Page-level text extractions:
—————

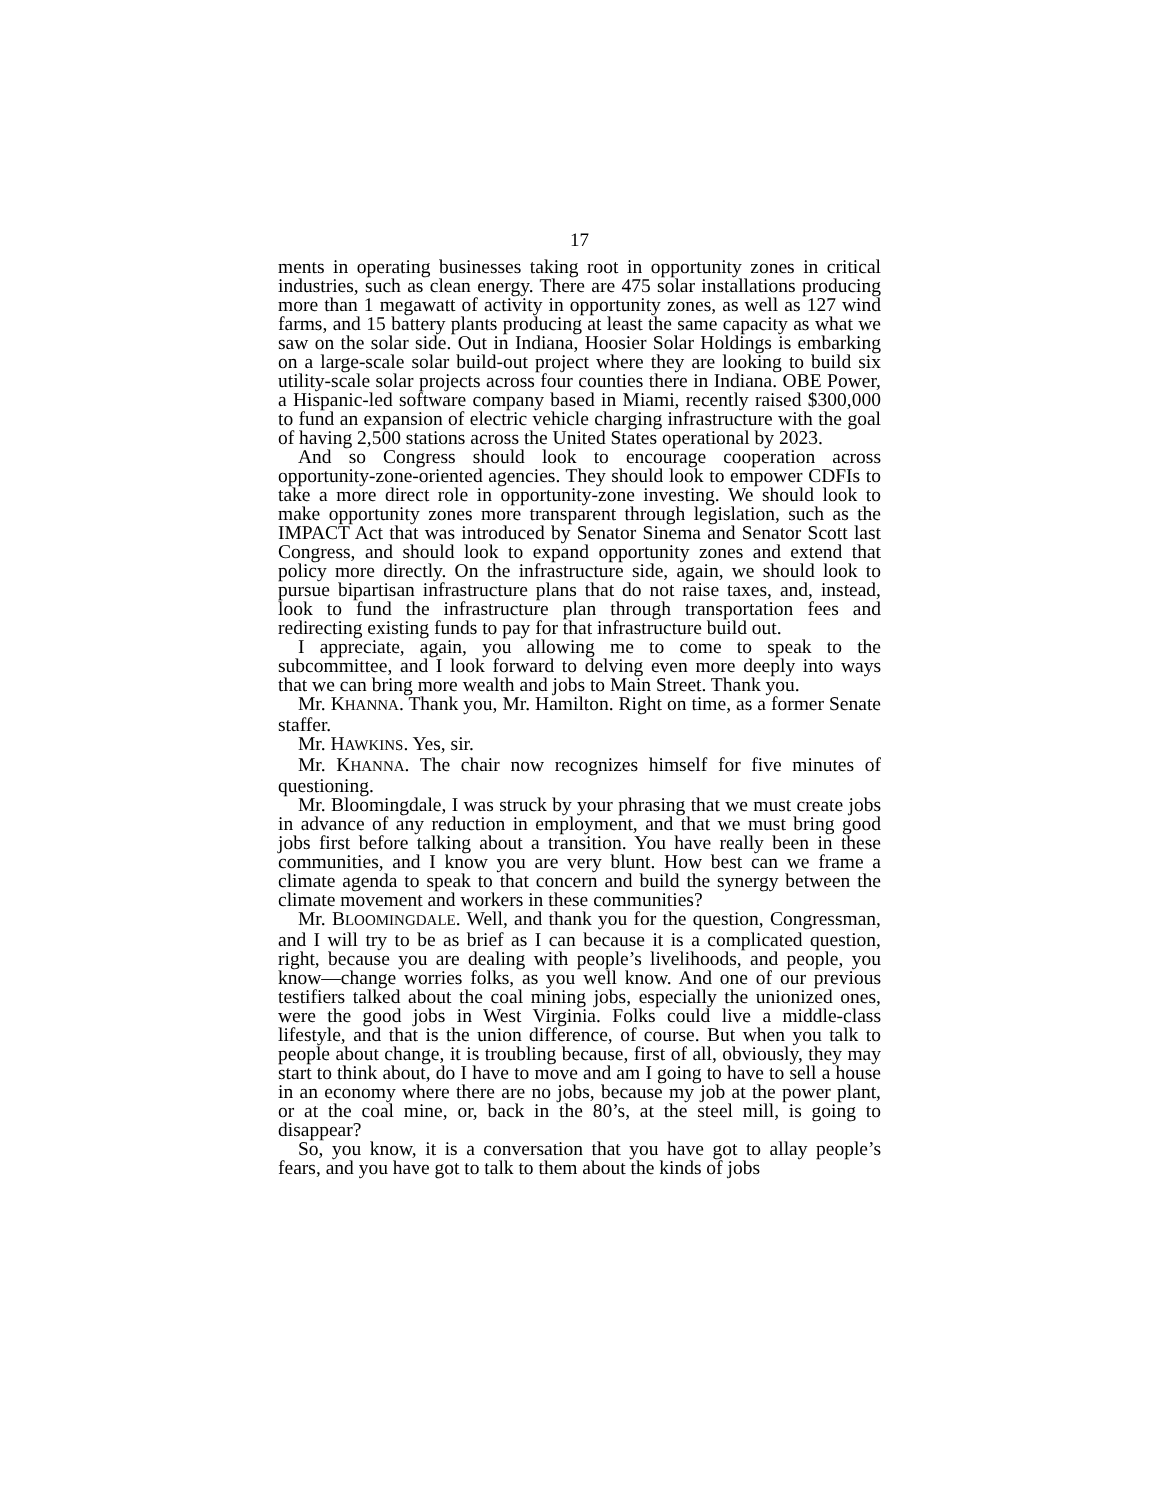17
ments in operating businesses taking root in opportunity zones in critical industries, such as clean energy. There are 475 solar installations producing more than 1 megawatt of activity in opportunity zones, as well as 127 wind farms, and 15 battery plants producing at least the same capacity as what we saw on the solar side. Out in Indiana, Hoosier Solar Holdings is embarking on a large-scale solar build-out project where they are looking to build six utility-scale solar projects across four counties there in Indiana. OBE Power, a Hispanic-led software company based in Miami, recently raised $300,000 to fund an expansion of electric vehicle charging infrastructure with the goal of having 2,500 stations across the United States operational by 2023.
And so Congress should look to encourage cooperation across opportunity-zone-oriented agencies. They should look to empower CDFIs to take a more direct role in opportunity-zone investing. We should look to make opportunity zones more transparent through legislation, such as the IMPACT Act that was introduced by Senator Sinema and Senator Scott last Congress, and should look to expand opportunity zones and extend that policy more directly. On the infrastructure side, again, we should look to pursue bipartisan infrastructure plans that do not raise taxes, and, instead, look to fund the infrastructure plan through transportation fees and redirecting existing funds to pay for that infrastructure build out.
I appreciate, again, you allowing me to come to speak to the subcommittee, and I look forward to delving even more deeply into ways that we can bring more wealth and jobs to Main Street. Thank you.
Mr. KHANNA. Thank you, Mr. Hamilton. Right on time, as a former Senate staffer.
Mr. HAWKINS. Yes, sir.
Mr. KHANNA. The chair now recognizes himself for five minutes of questioning.
Mr. Bloomingdale, I was struck by your phrasing that we must create jobs in advance of any reduction in employment, and that we must bring good jobs first before talking about a transition. You have really been in these communities, and I know you are very blunt. How best can we frame a climate agenda to speak to that concern and build the synergy between the climate movement and workers in these communities?
Mr. BLOOMINGDALE. Well, and thank you for the question, Congressman, and I will try to be as brief as I can because it is a complicated question, right, because you are dealing with people’s livelihoods, and people, you know—change worries folks, as you well know. And one of our previous testifiers talked about the coal mining jobs, especially the unionized ones, were the good jobs in West Virginia. Folks could live a middle-class lifestyle, and that is the union difference, of course. But when you talk to people about change, it is troubling because, first of all, obviously, they may start to think about, do I have to move and am I going to have to sell a house in an economy where there are no jobs, because my job at the power plant, or at the coal mine, or, back in the 80’s, at the steel mill, is going to disappear?
So, you know, it is a conversation that you have got to allay people’s fears, and you have got to talk to them about the kinds of jobs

—————

→ **YOUR INSTRUCTIONS**:
Would you copy, unchanged, the stretch of the records above that begins at the line containing "Mr. HAWKINS. Yes, sir." and ends at the line containing "Mr. KHANNA. The", and only that?

→ **TASK ANSWER**:
Mr. HAWKINS. Yes, sir.
Mr. KHANNA. The chair now recognizes himself for five minutes of questioning.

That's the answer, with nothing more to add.